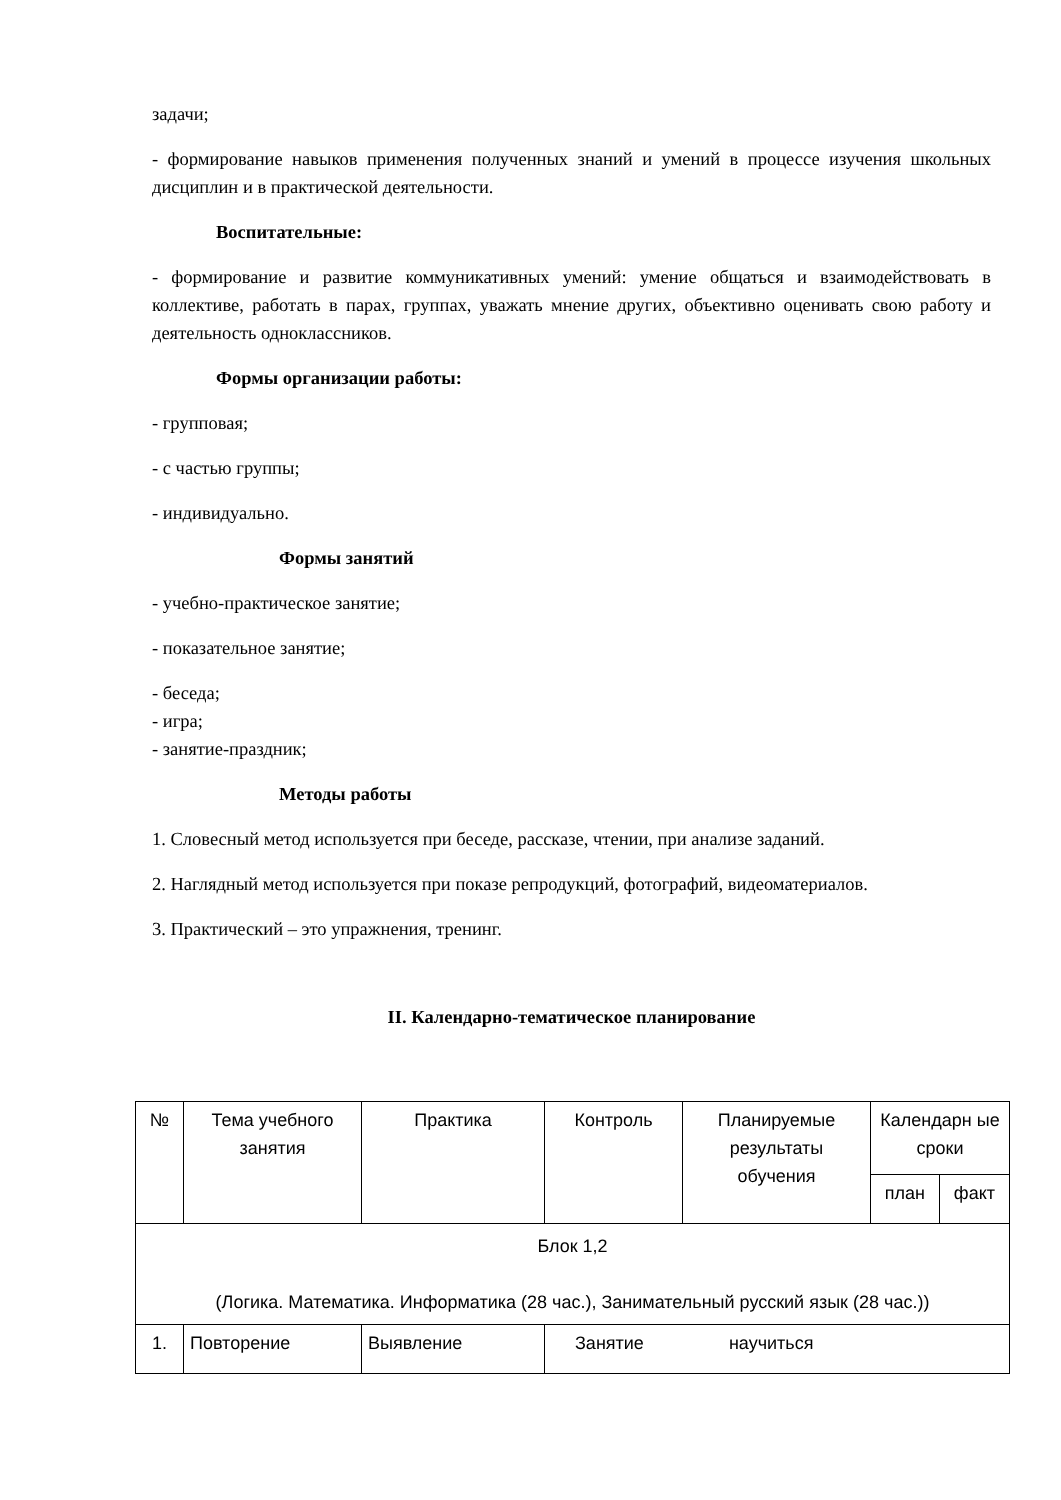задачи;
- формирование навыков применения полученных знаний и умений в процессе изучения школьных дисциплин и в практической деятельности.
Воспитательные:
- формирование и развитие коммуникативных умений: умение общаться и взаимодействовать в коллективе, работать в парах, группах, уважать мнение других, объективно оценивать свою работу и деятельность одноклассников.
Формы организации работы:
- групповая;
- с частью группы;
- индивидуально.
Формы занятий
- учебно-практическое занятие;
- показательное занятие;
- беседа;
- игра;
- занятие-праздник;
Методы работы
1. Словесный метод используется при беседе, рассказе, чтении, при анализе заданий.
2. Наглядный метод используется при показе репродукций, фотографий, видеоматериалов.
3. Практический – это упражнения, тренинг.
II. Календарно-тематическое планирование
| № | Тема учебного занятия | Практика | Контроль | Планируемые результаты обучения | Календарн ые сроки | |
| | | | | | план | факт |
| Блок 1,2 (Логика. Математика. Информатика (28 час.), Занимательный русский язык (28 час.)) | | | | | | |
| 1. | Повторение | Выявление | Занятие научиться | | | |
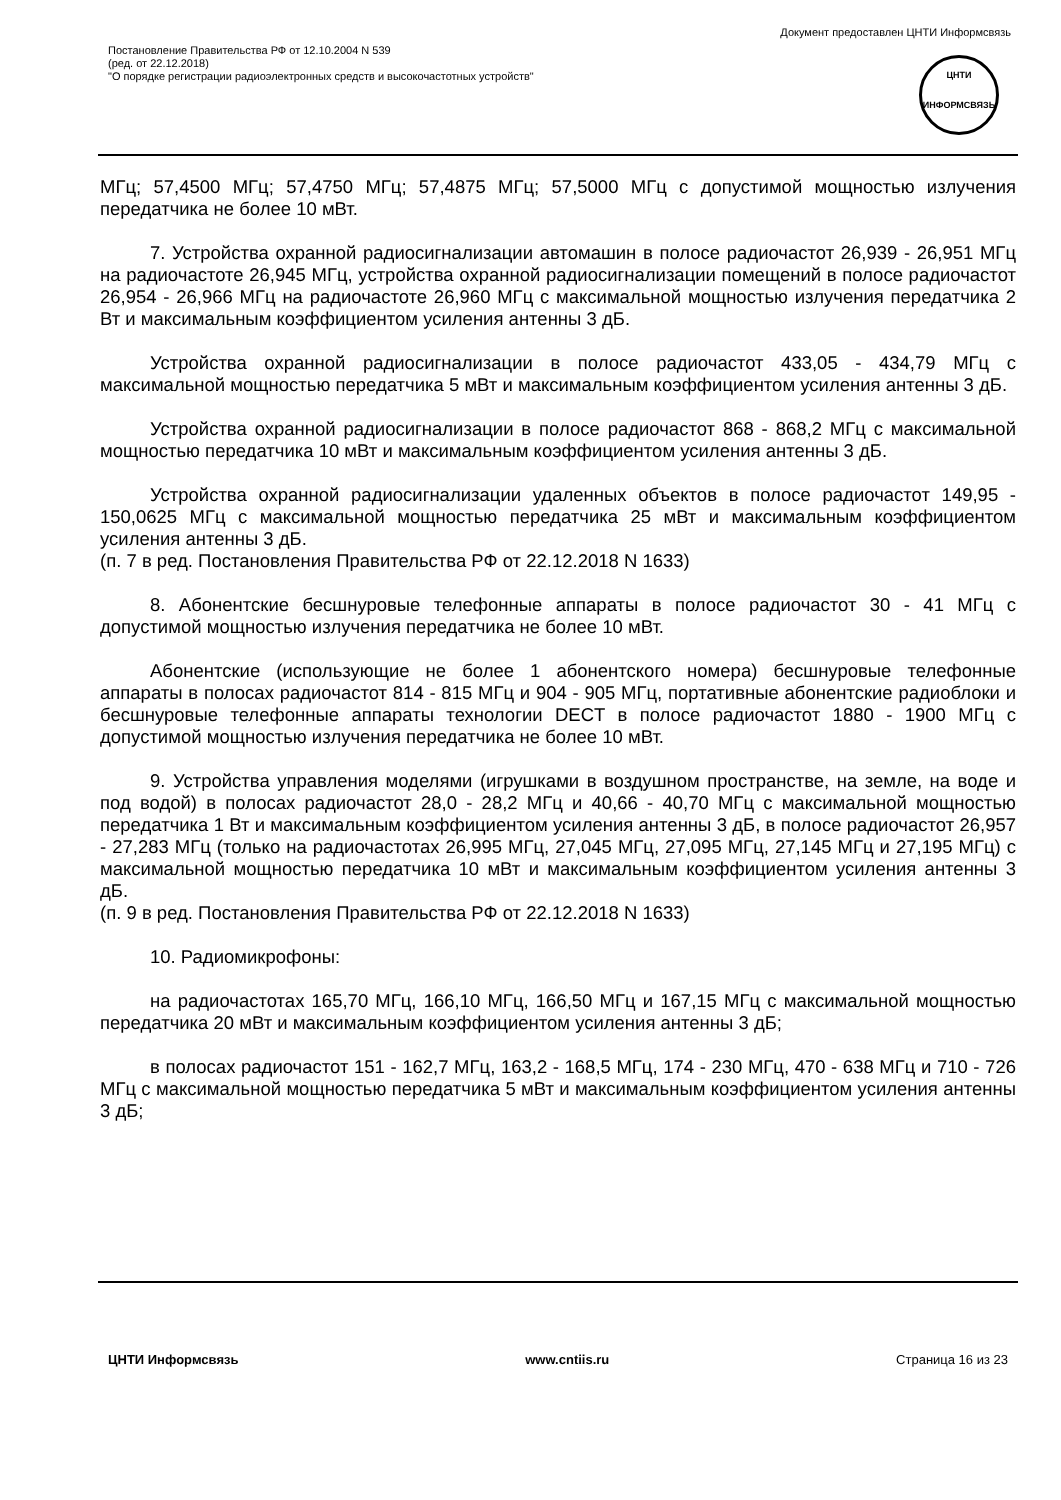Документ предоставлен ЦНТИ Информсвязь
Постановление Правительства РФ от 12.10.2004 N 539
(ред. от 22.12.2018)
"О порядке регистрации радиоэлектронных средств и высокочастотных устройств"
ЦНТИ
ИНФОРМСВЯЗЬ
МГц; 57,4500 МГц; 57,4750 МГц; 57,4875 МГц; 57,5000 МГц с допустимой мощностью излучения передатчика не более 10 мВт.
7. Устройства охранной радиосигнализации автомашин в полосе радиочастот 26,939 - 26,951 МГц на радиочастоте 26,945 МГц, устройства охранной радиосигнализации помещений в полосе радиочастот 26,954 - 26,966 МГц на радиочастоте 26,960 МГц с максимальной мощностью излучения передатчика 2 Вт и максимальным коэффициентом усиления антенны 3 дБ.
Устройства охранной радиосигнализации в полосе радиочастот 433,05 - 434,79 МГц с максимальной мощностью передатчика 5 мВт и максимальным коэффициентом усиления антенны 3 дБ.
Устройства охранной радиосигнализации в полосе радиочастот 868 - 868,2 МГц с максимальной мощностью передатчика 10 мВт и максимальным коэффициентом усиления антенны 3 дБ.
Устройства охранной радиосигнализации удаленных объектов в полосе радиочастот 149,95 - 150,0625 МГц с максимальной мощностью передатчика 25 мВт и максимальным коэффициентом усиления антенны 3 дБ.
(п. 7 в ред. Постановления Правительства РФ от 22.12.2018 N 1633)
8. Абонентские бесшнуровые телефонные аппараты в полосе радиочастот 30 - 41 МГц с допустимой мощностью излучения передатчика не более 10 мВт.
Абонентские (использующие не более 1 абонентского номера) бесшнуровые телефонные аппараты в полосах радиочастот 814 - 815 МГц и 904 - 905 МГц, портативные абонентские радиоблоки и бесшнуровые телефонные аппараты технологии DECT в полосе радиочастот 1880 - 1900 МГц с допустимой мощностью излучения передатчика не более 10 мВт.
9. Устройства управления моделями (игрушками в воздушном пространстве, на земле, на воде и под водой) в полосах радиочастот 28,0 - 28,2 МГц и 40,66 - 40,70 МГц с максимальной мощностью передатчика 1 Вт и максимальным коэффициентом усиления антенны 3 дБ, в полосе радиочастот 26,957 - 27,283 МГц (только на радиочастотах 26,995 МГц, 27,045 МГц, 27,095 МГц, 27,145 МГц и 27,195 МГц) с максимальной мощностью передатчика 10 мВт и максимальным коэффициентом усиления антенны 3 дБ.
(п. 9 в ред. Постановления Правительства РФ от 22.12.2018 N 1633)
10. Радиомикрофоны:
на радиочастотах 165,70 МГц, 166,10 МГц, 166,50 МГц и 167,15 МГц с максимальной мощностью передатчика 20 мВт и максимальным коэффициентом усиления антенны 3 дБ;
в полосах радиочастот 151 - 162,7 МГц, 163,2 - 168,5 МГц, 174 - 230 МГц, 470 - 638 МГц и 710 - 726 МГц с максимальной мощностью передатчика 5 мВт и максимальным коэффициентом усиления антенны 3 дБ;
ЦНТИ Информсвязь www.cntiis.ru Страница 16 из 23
§
### What is required
Your output must match the records word for word, apart from the images, which are left out.

### Output for this task
задачи;
- формирование навыков применения полученных знаний и умений в процессе изучения школьных дисциплин и в практической деятельности.
Воспитательные:
- формирование и развитие коммуникативных умений: умение общаться и взаимодействовать в коллективе, работать в парах, группах, уважать мнение других, объективно оценивать свою работу и деятельность одноклассников.
Формы организации работы:
- групповая;
- с частью группы;
- индивидуально.
Формы занятий
- учебно-практическое занятие;
- показательное занятие;
- беседа;
- игра;
- занятие-праздник;
Методы работы
1. Словесный метод используется при беседе, рассказе, чтении, при анализе заданий.
2. Наглядный метод используется при показе репродукций, фотографий, видеоматериалов.
3. Практический – это упражнения, тренинг.
II. Календарно-тематическое планирование
| № | Тема учебного занятия | Практика | Контроль | Планируемые результаты обучения | Календарн ые сроки | |
| | | | | | план | факт |
| Блок 1,2 (Логика. Математика. Информатика (28 час.), Занимательный русский язык (28 час.)) | | | | | | |
| 1. | Повторение | Выявление | Занятие научиться | | | |
Документ предоставлен ЦНТИ Информсвязь
Постановление Правительства РФ от 12.10.2004 N 539
(ред. от 22.12.2018)
"О порядке регистрации радиоэлектронных средств и высокочастотных устройств"
ЦНТИ
ИНФОРМСВЯЗЬ
МГц; 57,4500 МГц; 57,4750 МГц; 57,4875 МГц; 57,5000 МГц с допустимой мощностью излучения передатчика не более 10 мВт.
7. Устройства охранной радиосигнализации автомашин в полосе радиочастот 26,939 - 26,951 МГц на радиочастоте 26,945 МГц, устройства охранной радиосигнализации помещений в полосе радиочастот 26,954 - 26,966 МГц на радиочастоте 26,960 МГц с максимальной мощностью излучения передатчика 2 Вт и максимальным коэффициентом усиления антенны 3 дБ.
Устройства охранной радиосигнализации в полосе радиочастот 433,05 - 434,79 МГц с максимальной мощностью передатчика 5 мВт и максимальным коэффициентом усиления антенны 3 дБ.
Устройства охранной радиосигнализации в полосе радиочастот 868 - 868,2 МГц с максимальной мощностью передатчика 10 мВт и максимальным коэффициентом усиления антенны 3 дБ.
Устройства охранной радиосигнализации удаленных объектов в полосе радиочастот 149,95 - 150,0625 МГц с максимальной мощностью передатчика 25 мВт и максимальным коэффициентом усиления антенны 3 дБ.
(п. 7 в ред. Постановления Правительства РФ от 22.12.2018 N 1633)
8. Абонентские бесшнуровые телефонные аппараты в полосе радиочастот 30 - 41 МГц с допустимой мощностью излучения передатчика не более 10 мВт.
Абонентские (использующие не более 1 абонентского номера) бесшнуровые телефонные аппараты в полосах радиочастот 814 - 815 МГц и 904 - 905 МГц, портативные абонентские радиоблоки и бесшнуровые телефонные аппараты технологии DECT в полосе радиочастот 1880 - 1900 МГц с допустимой мощностью излучения передатчика не более 10 мВт.
9. Устройства управления моделями (игрушками в воздушном пространстве, на земле, на воде и под водой) в полосах радиочастот 28,0 - 28,2 МГц и 40,66 - 40,70 МГц с максимальной мощностью передатчика 1 Вт и максимальным коэффициентом усиления антенны 3 дБ, в полосе радиочастот 26,957 - 27,283 МГц (только на радиочастотах 26,995 МГц, 27,045 МГц, 27,095 МГц, 27,145 МГц и 27,195 МГц) с максимальной мощностью передатчика 10 мВт и максимальным коэффициентом усиления антенны 3 дБ.
(п. 9 в ред. Постановления Правительства РФ от 22.12.2018 N 1633)
10. Радиомикрофоны:
на радиочастотах 165,70 МГц, 166,10 МГц, 166,50 МГц и 167,15 МГц с максимальной мощностью передатчика 20 мВт и максимальным коэффициентом усиления антенны 3 дБ;
в полосах радиочастот 151 - 162,7 МГц, 163,2 - 168,5 МГц, 174 - 230 МГц, 470 - 638 МГц и 710 - 726 МГц с максимальной мощностью передатчика 5 мВт и максимальным коэффициентом усиления антенны 3 дБ;
ЦНТИ Информсвязь www.cntiis.ru Страница 16 из 23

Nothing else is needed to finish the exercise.